» **Exercise details**
In the data below, find every line with the string "only" and pull it out.

*** Records to use ***

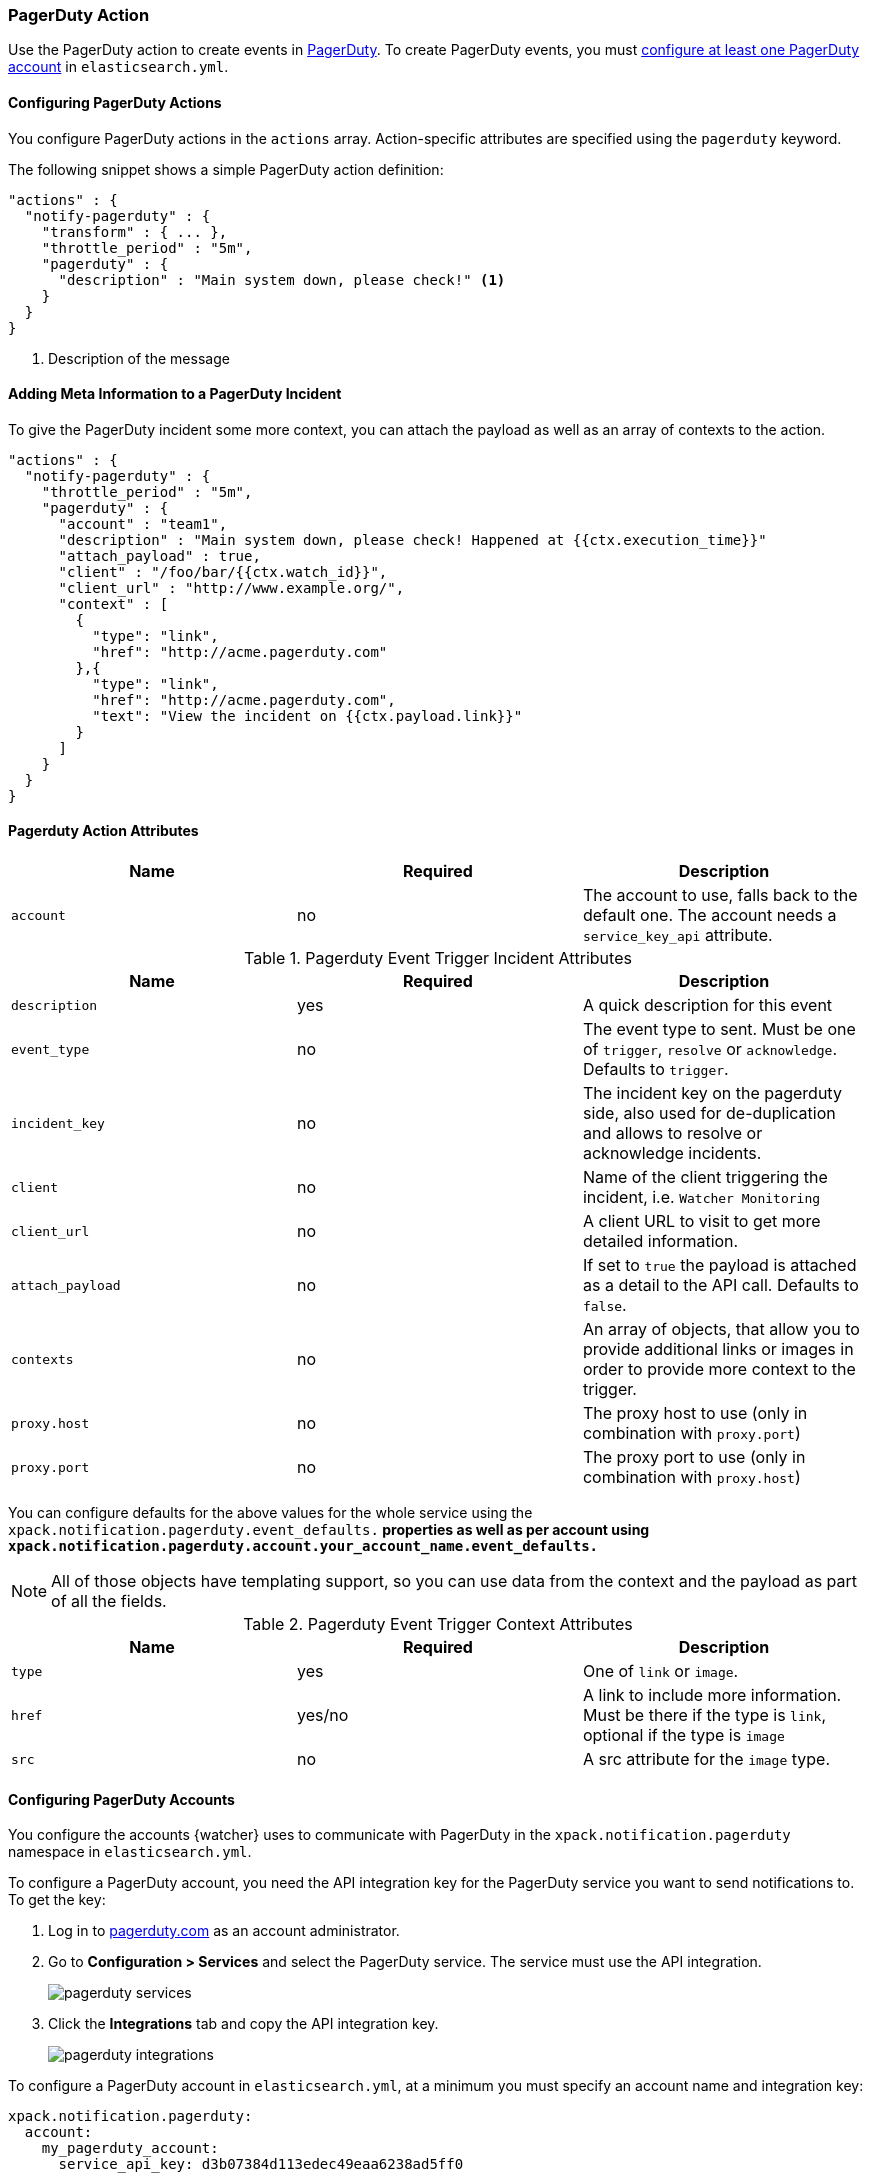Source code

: [[actions-pagerduty]]
=== PagerDuty Action

Use the PagerDuty action to create events in https://pagerduty.com/[
PagerDuty]. To create PagerDuty events, you must <<configuring-pagerduty,
configure at least one PagerDuty account>> in `elasticsearch.yml`.

[[configuring-pagerduty-actions]]
==== Configuring PagerDuty Actions

You configure PagerDuty actions in the `actions` array. Action-specific attributes
are specified using the `pagerduty` keyword.

The following snippet shows a simple PagerDuty action definition:

[source,js]
--------------------------------------------------
"actions" : {
  "notify-pagerduty" : {
    "transform" : { ... },
    "throttle_period" : "5m",
    "pagerduty" : {
      "description" : "Main system down, please check!" <1>
    }
  }
}
--------------------------------------------------
<1> Description of the message


[[adding-context-and-payloads-to-pagerduty-actions]]
==== Adding Meta Information to a PagerDuty Incident

To give the PagerDuty incident some more context, you can attach the
payload as well as an array of contexts to the action.

[source,js]
--------------------------------------------------
"actions" : {
  "notify-pagerduty" : {
    "throttle_period" : "5m",
    "pagerduty" : {
      "account" : "team1",
      "description" : "Main system down, please check! Happened at {{ctx.execution_time}}"
      "attach_payload" : true,
      "client" : "/foo/bar/{{ctx.watch_id}}",
      "client_url" : "http://www.example.org/",
      "context" : [
        {
          "type": "link",
          "href": "http://acme.pagerduty.com"
        },{
          "type": "link",
          "href": "http://acme.pagerduty.com",
          "text": "View the incident on {{ctx.payload.link}}"
        }
      ]
    }
  }
}
--------------------------------------------------


[[pagerduty-action-attributes]]
==== Pagerduty Action Attributes

[cols=",^,", options="header"]
|======
| Name        |Required   | Description
| `account`   | no        | The account to use, falls back to the default one.
                            The account needs a `service_key_api` attribute.
|======


[[pagerduty-event-trigger-incident-attributes]]
.Pagerduty Event Trigger Incident Attributes
[cols=",^,", options="header"]
|======
| Name              |Required | Description

| `description`     | yes     | A quick description for this event

| `event_type`      | no      | The event type to sent. Must be one of `trigger`,
                                `resolve` or `acknowledge`. Defaults to `trigger`.

| `incident_key`    | no      | The incident key on the pagerduty side, also used
                                for de-duplication and allows to resolve or acknowledge
                                incidents.

| `client`          | no      | Name of the client triggering the incident, i.e.
                                `Watcher Monitoring`

| `client_url`      | no      | A client URL to visit to get more detailed information.

| `attach_payload`  | no      | If set to `true` the payload is attached as a detail
                                to the API call. Defaults to `false`.

| `contexts`        | no      | An array of objects, that allow you to provide
                                additional links or images in order to provide more
                                context to the trigger.

| `proxy.host`      | no      | The proxy host to use (only in combination with `proxy.port`)

| `proxy.port`      | no      | The proxy port to use (only in combination with `proxy.host`)
|======

You can configure defaults for the above values for the whole service using the
`xpack.notification.pagerduty.event_defaults.*` properties as well as
per account using `xpack.notification.pagerduty.account.your_account_name.event_defaults.*`

NOTE: All of those objects have templating support, so you can use data from the
      context and the payload as part of all the fields.

[[pagerduty-event-trigger-context-attributes]]
.Pagerduty Event Trigger Context Attributes
[cols=",^,", options="header"]
|======
| Name    |Required | Description

| `type`  | yes     | One of `link` or `image`.

| `href`  | yes/no  | A link to include more information. Must be there if the
                      type is `link`, optional if the type is `image`

| `src`   | no      | A src attribute for the `image` type.
|======

[[configuring-pagerduty]]
==== Configuring PagerDuty Accounts

You configure the accounts {watcher} uses to communicate with PagerDuty in 
the `xpack.notification.pagerduty` namespace in `elasticsearch.yml`.

To configure a PagerDuty account, you need the API integration key for
the PagerDuty service you want to send notifications to. To get the
key:

. Log in to http://pagerduty.com[pagerduty.com] as an account administrator.
. Go to **Configuration > Services** and select the PagerDuty service. The 
service must use the API integration.
+
image::images/pagerduty-services.jpg[]

. Click the **Integrations** tab and copy the API integration key.
+
image::images/pagerduty-integrations.jpg[]

To configure a PagerDuty account in `elasticsearch.yml`, at a minimum you
must specify an account name and integration key:

[source,yaml]
--------------------------------------------------
xpack.notification.pagerduty:
  account:
    my_pagerduty_account:
      service_api_key: d3b07384d113edec49eaa6238ad5ff0 
--------------------------------------------------

You can also specify defaults for the <<pagerduty-event-trigger-incident-attributes, 
PagerDuty event attributes>>:
.

[source,yaml]
--------------------------------------------------
xpack.notification.pagerduty:
  account:
    my_pagerduty_account:
      service_api_key: d3b07384d113edec49eaa6238ad5ff0 
      event_defaults:
        description: "Watch notification"
        incident_key: "my_incident_key"
        client: "my_client"
        client_url: http://www.example.org
        event_type: trigger
        attach_payload: true
--------------------------------------------------

If you configure multiple PagerDuty accounts, you either need to set a default 
account or specify which account the event should be sent with in the
<<actions-pagerduty, `pagerduty`>> action.

[source,yaml]
--------------------------------------------------
xpack.notification.pagerduty:
  default_account: team1 
  account:
    team1:
      ...
    team2:
      ...
--------------------------------------------------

*** End of Records to use ***

» **Solution**
| `proxy.host`      | no      | The proxy host to use (only in combination with `proxy.port`)
| `proxy.port`      | no      | The proxy port to use (only in combination with `proxy.host`)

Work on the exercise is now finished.